Moreover, according to Guru Focus, the expansion of GM’s Chandler facility coincides with a three-year plan to invest $5.4 billion in upgrading locations around the country, suggesting the new jobs very well might have been created even without incentives.

The PayPal deal, meanwhile, may have been a factor in the Chandler City Council’s decision to reject another company’s request to erect a new building on land it had purchased a decade ago, and which happens to be adjacent to the building PayPal occupies, The Arizona Republic reported in March.

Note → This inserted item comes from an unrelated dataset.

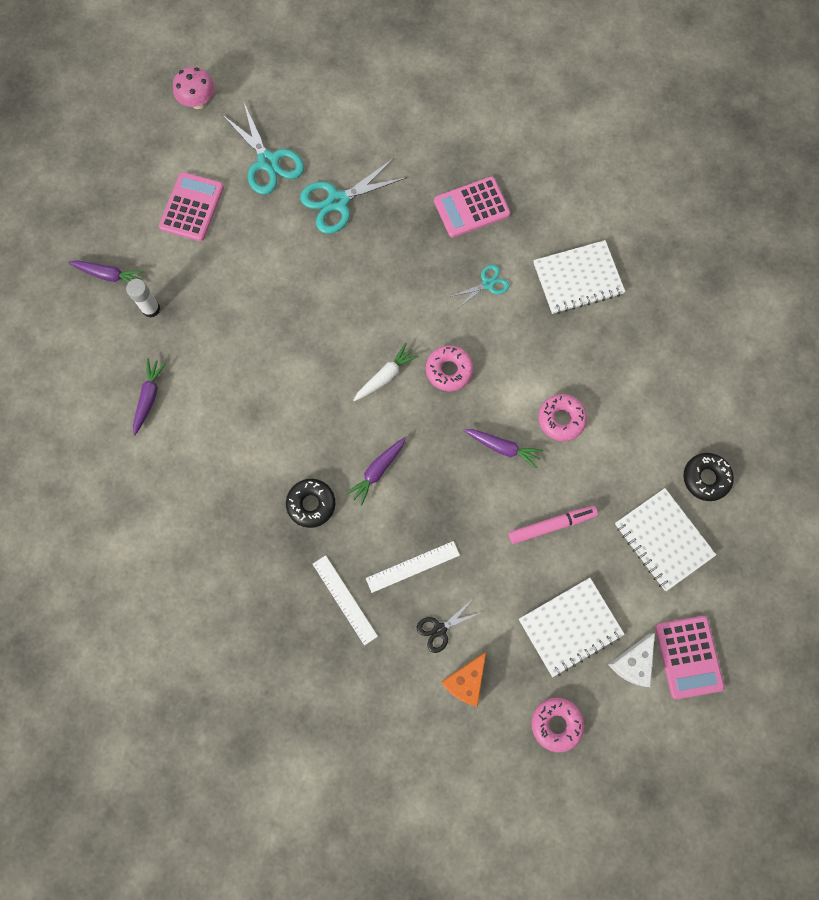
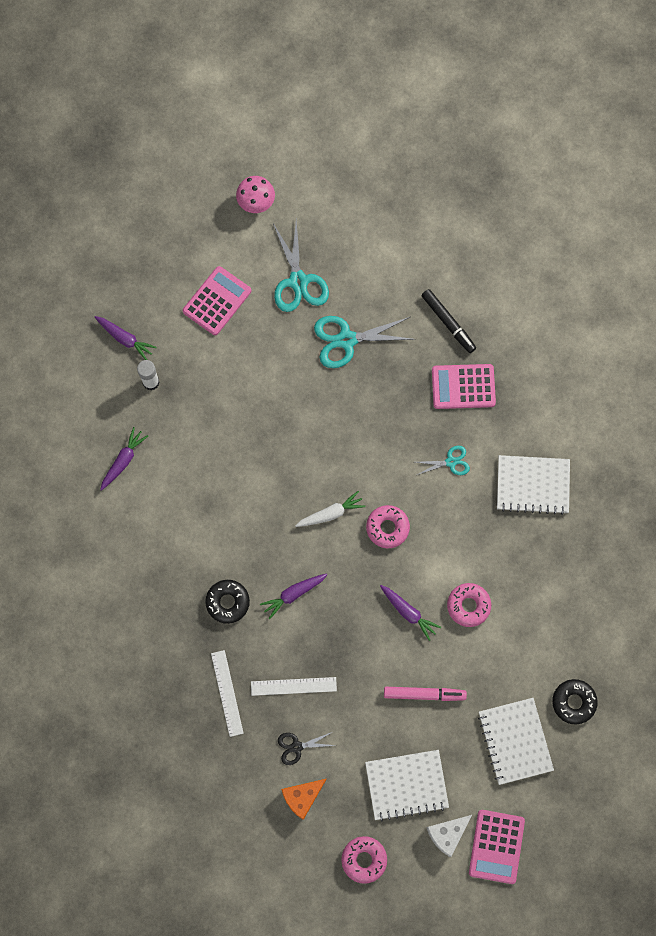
camera: 20 degrees right, 0 degrees up
(433, 152) = (448, 323): none -> black marker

Chong Cho, president and founder of Tempe-based First Electronics, had requested a run-of-the-mill zoning adjustment that would allow her to construct a 34,341-square-foot building (without taxpayer assistance) that would have employed 56 new workers.

The city’s Planning and Zoning Commission endorsed Cho’s proposal, saying it was in keeping with the voter-passed “General Plan” for economic development, but City Council ultimately denied her request in a 6-1 vote, saying they preferred larger, higher-density facilities at the location. (RELATED: McAuliffe Sets Record for Business Incentive Deals)

Prior to that City Council meeting, the owners of the property that PayPal rents sent a letter stating their formal opposition, claiming their clients “don’t want industrial next to them.”

“I cannot believe it. That’s my land,” Cho told The Republic. “The building (next door) is too expensive, so that’s why we can’t do that?”